世界は、終わりを迎えるらしい。

昨日の夜の、日付が変わる時間まで薄っぺらい箱の中で口を開く大人の綺麗なお姉さんはそう告げていた。流れるテロップには『衛星が落ちてくる!』だの『世界の終わり』だのと物騒な文字列が踊っている。その反動か、今日の画面の中は昨日までとは打って変わって画面の中の人たちがワハハと笑って騒いでいた。緊急報道のせいで放送延期となっていたバラエティー番組だ。別に面白くもなんともなくて他局へとチャンネルを変えてみても、結局どこもかしこも同じようなものだった。
はあ、と溜息を一つ。そしてテレビの電源を消す。
「暇、だ……」
そうポツリと呟く。こんな状況のせいか、誰も彼も仕事をしていない。たとえ仕事をしている奴がいるとするならば、それはブラック企業勤めの家族も恋人もいない寂しい人間だけだろう。だから、外へ出かけてもお店なんか何一つとしてなってはいないし、何かしら稼働しているものは元々プログラミングされているモノがプログラム通りの動きを延々と繰り返しているだけだ。暇。

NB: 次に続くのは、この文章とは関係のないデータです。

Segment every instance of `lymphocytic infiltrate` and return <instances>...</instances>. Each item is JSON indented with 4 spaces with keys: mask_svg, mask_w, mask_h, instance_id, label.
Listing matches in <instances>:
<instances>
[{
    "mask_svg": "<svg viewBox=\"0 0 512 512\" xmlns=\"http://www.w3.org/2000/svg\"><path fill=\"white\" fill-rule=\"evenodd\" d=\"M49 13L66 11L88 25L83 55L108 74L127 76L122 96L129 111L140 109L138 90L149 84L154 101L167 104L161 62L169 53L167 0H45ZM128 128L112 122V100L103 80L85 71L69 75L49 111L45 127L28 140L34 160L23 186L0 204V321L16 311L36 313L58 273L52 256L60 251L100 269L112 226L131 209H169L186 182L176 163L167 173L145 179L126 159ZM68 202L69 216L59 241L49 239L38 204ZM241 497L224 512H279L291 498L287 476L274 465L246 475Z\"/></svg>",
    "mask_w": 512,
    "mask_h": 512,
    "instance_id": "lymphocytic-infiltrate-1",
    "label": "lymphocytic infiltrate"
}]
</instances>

もう一回そう呟こうとしたところで、部屋の窓がガラリと開いた。
「やあ」
「……やあ」
そこから顔を覗かせたのは隣に住んでいる生まれたときからの幼馴染だ。お互いの部屋の窓が異様に近いせいで、この窓は二人の行き来用の玄関となっている。こちらとしては立派な乙女なのだから、正直言ってそのような状況はご遠慮したい。だが、それも今となっては酷く今更だ。
「何しに来たの」
「暇だから来た」
「……」
なんとまあお前もか。二人揃って暇とか、なんというシンクロ。嬉しいような嬉しくない様な……うん、ごめん我が幼馴染よ。さっぱり嬉しくないわ。むしろ虚しいわ。
「お前な……」
酷い、酷いよ、お前の幼馴染は傷ついたよ!
呆れるほどの棒読みでそう叫ぶ幼馴染を横目に時計を見る。午前十時三十六分。こんな時間いつもなら寝てるのにな、と考える。
「で、どうよ? 世界最後の日は」
「どうもしない。いつも通り」
強いて言うならいつもの休日では考えられないぐらい早く目が覚めてしまったことだろうか。それとも暇なことか。